La gestion des Colonies relève traditionnellement des prérogatives du ministre de la Marine. Joseph Reinach propose la création d’un ministère de plein exercice à la Chambre des députés. La loi est votée le 20 mars 1894. Toutefois, les discussions, les négociations et les influences sous-jacentes caractérisent la décision républicaine de fonder un tel ministère. Depuis plusieurs décennies, mis à part quelques exceptions provisoires, la gestion du domaine colonial ne semblait pas nécessiter d’administration dédiée. Mais en 1894, tout change. Pourquoi ?

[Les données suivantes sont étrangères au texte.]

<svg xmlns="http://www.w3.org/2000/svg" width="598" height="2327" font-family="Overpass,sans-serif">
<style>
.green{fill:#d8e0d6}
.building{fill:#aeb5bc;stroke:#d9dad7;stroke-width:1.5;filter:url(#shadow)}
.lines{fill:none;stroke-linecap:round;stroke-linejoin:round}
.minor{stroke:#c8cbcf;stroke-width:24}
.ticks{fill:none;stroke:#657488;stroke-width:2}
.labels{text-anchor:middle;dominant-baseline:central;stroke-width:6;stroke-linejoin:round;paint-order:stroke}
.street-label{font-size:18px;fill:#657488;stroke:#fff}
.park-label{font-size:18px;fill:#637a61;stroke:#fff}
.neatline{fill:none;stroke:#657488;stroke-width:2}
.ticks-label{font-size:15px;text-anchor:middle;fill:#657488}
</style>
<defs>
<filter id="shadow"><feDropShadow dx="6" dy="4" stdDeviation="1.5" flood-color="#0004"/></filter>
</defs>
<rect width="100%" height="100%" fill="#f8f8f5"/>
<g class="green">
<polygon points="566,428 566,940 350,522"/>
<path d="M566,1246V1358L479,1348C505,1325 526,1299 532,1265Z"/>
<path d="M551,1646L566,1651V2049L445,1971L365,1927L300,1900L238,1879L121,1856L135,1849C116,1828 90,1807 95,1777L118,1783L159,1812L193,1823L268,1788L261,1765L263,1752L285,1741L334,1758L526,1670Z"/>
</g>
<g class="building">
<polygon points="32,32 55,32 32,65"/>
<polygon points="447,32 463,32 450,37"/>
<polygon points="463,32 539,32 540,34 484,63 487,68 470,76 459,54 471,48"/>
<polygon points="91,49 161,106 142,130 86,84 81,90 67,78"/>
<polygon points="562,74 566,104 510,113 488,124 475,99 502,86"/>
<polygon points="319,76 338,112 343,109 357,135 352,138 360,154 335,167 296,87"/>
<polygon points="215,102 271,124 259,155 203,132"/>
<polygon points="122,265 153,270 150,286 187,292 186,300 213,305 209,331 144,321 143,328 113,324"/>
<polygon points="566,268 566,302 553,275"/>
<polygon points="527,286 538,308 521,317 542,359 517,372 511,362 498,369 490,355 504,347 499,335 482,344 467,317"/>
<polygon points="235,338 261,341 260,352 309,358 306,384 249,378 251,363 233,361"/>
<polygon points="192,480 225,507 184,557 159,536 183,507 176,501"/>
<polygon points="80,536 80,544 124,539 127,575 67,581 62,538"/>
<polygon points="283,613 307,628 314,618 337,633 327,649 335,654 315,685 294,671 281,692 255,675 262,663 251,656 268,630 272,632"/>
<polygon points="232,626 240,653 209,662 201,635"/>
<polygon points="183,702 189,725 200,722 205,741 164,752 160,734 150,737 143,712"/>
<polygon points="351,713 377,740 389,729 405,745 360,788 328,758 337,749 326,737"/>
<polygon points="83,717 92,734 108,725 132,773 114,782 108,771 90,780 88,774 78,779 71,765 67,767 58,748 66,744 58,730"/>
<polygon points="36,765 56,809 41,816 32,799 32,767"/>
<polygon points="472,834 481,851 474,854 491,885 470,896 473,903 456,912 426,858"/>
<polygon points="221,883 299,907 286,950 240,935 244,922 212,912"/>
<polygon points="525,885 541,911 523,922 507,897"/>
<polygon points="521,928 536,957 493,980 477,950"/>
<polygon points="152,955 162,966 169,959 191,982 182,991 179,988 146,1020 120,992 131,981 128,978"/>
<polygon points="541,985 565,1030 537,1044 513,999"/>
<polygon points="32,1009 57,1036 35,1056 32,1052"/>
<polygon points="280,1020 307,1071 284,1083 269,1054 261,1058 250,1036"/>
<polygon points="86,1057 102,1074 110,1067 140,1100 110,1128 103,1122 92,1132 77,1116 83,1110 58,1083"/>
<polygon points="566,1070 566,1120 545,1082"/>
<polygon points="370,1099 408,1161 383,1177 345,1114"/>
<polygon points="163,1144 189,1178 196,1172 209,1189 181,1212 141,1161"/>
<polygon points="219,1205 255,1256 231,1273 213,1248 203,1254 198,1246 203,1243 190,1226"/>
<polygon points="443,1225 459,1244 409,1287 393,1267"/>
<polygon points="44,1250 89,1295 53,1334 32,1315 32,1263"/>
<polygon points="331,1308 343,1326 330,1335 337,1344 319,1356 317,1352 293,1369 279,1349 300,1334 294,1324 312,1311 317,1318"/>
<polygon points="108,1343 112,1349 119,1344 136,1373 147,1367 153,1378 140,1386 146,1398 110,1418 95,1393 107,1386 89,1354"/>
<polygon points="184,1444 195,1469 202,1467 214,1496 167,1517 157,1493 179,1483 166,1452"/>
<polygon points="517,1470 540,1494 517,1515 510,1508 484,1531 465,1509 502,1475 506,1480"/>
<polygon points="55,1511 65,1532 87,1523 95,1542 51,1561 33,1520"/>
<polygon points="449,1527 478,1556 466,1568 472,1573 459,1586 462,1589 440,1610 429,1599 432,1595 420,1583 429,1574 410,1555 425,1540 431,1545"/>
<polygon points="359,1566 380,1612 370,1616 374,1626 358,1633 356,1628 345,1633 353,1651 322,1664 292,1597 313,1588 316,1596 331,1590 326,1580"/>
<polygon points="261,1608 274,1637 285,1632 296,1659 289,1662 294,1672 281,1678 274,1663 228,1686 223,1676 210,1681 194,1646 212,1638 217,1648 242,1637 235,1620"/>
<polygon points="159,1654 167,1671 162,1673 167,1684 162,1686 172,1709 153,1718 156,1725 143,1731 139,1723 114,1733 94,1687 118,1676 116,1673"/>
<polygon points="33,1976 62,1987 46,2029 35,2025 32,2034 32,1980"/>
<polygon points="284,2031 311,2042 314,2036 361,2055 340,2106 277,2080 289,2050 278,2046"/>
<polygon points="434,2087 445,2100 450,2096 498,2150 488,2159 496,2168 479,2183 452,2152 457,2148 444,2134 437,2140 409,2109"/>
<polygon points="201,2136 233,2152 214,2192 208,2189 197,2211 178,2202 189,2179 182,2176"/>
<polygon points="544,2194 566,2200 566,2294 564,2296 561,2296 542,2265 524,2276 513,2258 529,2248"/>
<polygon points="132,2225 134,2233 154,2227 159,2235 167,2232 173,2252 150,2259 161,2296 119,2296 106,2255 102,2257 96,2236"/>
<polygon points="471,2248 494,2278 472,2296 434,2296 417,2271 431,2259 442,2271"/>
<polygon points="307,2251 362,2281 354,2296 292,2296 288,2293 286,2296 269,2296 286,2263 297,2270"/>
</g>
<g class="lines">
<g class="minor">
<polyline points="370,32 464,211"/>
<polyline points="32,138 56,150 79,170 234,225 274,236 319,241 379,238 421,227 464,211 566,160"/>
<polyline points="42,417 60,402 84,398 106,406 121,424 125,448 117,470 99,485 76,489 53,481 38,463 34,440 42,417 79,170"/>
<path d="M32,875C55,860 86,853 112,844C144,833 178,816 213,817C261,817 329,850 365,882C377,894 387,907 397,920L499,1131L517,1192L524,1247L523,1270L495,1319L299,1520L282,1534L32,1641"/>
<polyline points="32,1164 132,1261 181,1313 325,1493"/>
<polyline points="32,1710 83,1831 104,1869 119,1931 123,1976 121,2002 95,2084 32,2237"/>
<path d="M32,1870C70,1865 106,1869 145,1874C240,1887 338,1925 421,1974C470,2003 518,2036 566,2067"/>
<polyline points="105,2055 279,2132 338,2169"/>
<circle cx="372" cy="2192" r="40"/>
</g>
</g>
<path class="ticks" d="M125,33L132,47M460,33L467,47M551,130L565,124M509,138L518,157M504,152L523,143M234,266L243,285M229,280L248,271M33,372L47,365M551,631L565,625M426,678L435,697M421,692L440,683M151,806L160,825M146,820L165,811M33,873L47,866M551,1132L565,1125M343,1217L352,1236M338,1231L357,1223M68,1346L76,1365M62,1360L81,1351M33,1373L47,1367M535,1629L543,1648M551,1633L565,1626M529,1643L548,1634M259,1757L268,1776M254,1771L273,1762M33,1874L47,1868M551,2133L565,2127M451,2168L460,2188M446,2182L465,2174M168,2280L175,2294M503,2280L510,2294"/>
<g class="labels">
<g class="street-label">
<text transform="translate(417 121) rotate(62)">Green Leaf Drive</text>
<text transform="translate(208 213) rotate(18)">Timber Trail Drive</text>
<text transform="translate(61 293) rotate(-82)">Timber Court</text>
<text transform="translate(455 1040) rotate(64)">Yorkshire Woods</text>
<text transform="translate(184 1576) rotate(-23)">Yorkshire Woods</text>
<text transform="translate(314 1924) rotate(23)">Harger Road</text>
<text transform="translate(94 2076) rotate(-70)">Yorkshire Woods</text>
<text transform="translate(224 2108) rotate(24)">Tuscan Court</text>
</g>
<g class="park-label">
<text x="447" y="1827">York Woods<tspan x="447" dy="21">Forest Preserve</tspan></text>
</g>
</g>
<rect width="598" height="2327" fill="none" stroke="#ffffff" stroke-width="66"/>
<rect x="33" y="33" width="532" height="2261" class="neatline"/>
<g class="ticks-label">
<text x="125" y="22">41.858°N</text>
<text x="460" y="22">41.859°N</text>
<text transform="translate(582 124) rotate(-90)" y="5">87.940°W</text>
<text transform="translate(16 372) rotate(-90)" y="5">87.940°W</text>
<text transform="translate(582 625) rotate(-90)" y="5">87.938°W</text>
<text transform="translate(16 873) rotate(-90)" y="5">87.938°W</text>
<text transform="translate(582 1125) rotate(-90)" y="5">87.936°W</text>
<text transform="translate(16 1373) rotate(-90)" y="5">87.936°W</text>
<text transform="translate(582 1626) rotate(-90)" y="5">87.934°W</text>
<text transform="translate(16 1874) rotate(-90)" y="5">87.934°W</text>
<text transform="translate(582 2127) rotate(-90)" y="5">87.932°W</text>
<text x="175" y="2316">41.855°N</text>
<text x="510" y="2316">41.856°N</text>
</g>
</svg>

-L’influence grandissante du lobby colonial
Déjà, depuis les années 1870, se rencontrent et opèrent en outre-mer des missions scientifiques, qui aboutissent à l’agrandissement du domaine colonial français. Non sans entrer en compétition, après la Conférence de Berlin en 1881, avec les autres puissances européennes ! Mais dans la sphère politique, un homme semble rassembler les mouvements coloniaux et faire la synthèse des groupes informels, Eugène Etienne.

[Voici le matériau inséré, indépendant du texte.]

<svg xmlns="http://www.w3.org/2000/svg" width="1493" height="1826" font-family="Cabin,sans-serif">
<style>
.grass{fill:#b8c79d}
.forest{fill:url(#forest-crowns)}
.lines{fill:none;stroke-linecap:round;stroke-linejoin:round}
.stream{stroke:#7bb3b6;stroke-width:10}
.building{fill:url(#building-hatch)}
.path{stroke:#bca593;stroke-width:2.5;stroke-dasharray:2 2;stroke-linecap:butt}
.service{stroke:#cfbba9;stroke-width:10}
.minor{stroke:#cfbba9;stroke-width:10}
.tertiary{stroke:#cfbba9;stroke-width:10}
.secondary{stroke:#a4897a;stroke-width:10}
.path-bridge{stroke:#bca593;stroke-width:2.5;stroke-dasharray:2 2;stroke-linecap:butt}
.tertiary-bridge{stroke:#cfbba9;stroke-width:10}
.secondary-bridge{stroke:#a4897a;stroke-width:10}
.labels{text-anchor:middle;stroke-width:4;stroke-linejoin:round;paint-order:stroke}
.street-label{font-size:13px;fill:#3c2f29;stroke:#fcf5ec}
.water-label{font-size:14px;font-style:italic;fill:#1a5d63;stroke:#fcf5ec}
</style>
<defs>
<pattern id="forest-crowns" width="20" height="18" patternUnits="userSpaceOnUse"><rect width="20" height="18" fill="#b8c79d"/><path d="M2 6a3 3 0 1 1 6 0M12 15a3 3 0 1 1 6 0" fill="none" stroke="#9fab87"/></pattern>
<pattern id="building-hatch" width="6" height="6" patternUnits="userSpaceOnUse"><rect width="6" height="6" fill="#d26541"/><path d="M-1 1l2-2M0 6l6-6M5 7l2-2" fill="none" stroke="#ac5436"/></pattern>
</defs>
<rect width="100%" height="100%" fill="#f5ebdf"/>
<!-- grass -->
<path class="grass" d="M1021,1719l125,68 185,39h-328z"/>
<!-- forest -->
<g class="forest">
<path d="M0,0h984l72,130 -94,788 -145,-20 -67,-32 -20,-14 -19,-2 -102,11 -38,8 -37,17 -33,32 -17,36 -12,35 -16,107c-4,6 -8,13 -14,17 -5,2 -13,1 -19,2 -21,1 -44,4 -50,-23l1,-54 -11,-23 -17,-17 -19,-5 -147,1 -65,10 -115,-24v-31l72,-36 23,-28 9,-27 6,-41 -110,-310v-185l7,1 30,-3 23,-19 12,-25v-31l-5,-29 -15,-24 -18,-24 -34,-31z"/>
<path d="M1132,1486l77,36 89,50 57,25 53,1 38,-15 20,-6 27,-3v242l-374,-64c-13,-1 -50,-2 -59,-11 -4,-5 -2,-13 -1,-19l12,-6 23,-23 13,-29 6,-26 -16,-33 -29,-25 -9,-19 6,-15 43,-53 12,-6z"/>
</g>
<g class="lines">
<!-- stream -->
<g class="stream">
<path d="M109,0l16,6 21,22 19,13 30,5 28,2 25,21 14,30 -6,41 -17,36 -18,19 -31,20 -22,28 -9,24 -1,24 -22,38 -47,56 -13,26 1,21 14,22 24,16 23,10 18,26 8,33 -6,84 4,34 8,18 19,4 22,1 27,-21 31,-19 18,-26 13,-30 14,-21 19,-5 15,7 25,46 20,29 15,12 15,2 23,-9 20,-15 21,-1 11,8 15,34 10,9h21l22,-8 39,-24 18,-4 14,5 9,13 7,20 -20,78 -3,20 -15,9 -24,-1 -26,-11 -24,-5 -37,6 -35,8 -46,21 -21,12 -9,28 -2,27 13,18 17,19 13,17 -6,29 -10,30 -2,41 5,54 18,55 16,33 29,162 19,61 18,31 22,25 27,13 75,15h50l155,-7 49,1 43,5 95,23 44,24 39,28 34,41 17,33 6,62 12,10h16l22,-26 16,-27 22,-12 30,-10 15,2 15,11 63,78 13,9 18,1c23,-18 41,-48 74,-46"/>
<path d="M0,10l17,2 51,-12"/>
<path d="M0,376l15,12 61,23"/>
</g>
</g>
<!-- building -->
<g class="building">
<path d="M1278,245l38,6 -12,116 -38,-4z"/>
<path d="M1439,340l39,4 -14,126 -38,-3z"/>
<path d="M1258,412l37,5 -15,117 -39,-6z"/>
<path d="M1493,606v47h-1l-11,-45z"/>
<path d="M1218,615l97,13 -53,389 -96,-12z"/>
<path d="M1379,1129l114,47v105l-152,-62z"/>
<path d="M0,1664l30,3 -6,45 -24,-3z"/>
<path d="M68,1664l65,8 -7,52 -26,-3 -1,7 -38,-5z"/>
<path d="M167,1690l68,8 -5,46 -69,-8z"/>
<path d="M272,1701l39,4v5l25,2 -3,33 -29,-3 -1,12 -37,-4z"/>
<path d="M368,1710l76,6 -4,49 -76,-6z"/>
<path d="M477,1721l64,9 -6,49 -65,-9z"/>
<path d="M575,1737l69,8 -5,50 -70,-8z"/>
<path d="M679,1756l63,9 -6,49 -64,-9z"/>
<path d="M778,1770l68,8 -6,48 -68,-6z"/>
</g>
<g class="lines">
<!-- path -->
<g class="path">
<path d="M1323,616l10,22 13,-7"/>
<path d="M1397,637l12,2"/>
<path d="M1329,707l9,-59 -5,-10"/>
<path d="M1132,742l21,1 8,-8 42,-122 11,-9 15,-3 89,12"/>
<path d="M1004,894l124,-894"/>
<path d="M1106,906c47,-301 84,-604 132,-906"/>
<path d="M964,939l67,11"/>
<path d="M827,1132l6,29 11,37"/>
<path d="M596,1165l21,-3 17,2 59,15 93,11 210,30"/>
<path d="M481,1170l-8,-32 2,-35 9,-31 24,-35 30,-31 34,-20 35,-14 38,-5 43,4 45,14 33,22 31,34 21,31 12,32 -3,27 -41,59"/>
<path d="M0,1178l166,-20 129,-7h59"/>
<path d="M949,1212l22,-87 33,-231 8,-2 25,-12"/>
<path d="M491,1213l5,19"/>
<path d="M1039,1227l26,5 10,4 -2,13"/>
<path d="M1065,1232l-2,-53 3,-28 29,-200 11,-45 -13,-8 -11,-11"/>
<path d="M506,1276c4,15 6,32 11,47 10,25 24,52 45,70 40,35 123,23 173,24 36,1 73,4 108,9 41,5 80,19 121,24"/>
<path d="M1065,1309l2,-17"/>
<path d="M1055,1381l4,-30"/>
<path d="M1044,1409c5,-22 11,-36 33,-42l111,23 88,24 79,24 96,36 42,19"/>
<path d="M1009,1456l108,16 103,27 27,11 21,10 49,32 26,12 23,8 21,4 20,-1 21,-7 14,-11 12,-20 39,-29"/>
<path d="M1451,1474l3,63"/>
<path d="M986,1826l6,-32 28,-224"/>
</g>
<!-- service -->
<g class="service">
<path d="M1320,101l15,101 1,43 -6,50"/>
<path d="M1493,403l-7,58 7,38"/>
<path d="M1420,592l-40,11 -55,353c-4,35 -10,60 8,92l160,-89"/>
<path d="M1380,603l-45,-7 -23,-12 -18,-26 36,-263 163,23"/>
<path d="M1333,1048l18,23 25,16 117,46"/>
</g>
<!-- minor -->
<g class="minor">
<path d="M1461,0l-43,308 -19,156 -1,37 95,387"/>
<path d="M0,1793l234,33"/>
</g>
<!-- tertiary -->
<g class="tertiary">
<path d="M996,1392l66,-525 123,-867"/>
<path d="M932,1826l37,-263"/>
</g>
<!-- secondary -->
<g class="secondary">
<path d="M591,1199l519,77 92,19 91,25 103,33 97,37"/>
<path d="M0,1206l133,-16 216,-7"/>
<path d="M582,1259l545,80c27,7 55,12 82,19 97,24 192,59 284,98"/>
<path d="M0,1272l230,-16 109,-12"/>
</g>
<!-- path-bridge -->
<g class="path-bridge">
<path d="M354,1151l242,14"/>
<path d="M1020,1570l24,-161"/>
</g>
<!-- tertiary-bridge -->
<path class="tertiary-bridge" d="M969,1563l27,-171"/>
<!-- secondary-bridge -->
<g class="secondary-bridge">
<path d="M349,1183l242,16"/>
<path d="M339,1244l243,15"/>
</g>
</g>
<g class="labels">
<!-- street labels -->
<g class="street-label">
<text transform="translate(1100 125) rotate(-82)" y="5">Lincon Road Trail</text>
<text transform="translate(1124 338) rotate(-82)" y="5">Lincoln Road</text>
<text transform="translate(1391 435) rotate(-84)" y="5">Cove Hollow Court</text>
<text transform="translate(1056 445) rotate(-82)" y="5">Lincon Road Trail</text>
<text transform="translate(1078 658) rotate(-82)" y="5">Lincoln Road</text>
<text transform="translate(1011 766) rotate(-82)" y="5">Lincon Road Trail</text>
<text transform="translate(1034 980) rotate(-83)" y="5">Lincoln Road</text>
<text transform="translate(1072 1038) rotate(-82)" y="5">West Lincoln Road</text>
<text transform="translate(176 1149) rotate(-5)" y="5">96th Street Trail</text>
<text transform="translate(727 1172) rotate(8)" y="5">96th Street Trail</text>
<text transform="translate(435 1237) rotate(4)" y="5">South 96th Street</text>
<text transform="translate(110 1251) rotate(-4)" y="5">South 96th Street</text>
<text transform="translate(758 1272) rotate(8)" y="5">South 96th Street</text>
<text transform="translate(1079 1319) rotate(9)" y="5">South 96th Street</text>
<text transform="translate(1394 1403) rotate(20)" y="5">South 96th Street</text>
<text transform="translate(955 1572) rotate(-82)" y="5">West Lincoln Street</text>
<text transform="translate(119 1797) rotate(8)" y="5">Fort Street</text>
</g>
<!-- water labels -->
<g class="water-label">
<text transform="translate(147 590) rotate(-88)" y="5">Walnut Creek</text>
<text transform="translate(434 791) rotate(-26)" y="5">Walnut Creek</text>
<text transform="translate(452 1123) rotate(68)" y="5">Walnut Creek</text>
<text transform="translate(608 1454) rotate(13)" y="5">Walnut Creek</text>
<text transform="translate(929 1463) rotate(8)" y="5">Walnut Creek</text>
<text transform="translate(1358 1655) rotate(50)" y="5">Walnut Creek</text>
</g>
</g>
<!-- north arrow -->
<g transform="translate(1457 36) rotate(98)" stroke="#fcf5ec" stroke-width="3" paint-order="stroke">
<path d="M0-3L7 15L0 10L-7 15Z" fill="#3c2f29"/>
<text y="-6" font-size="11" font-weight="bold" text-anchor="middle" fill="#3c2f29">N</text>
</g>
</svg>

Né en 1844 à Oran, Eugène Etienne se révèle être un proche collaborateur de Léon Gambetta et soutient son programme ; à ce titre, il est élu à la Chambre de 1881 à 1919. Gambettiste convaincu, aux côtés d’un autre député, Auguste d’Arenberg, ils sont les deux principaux et ardents promoteurs de l’expansion coloniale à la Chambre.
Tous deux ils fondent le Comité de l’Afrique Française en 1890, qui s’ajoute à la nébuleuse coloniale et qui est, de fait, leur première association politique manifeste. Eugène Etienne devient sous-secrétaire d’Etat à la Marine et aux Colonies de 1887 à 1892, poste qui lui suscite des critiques, notamment de la part de Ludovic Trarieux : “Il est ministre de fait, et non ministre de droit”.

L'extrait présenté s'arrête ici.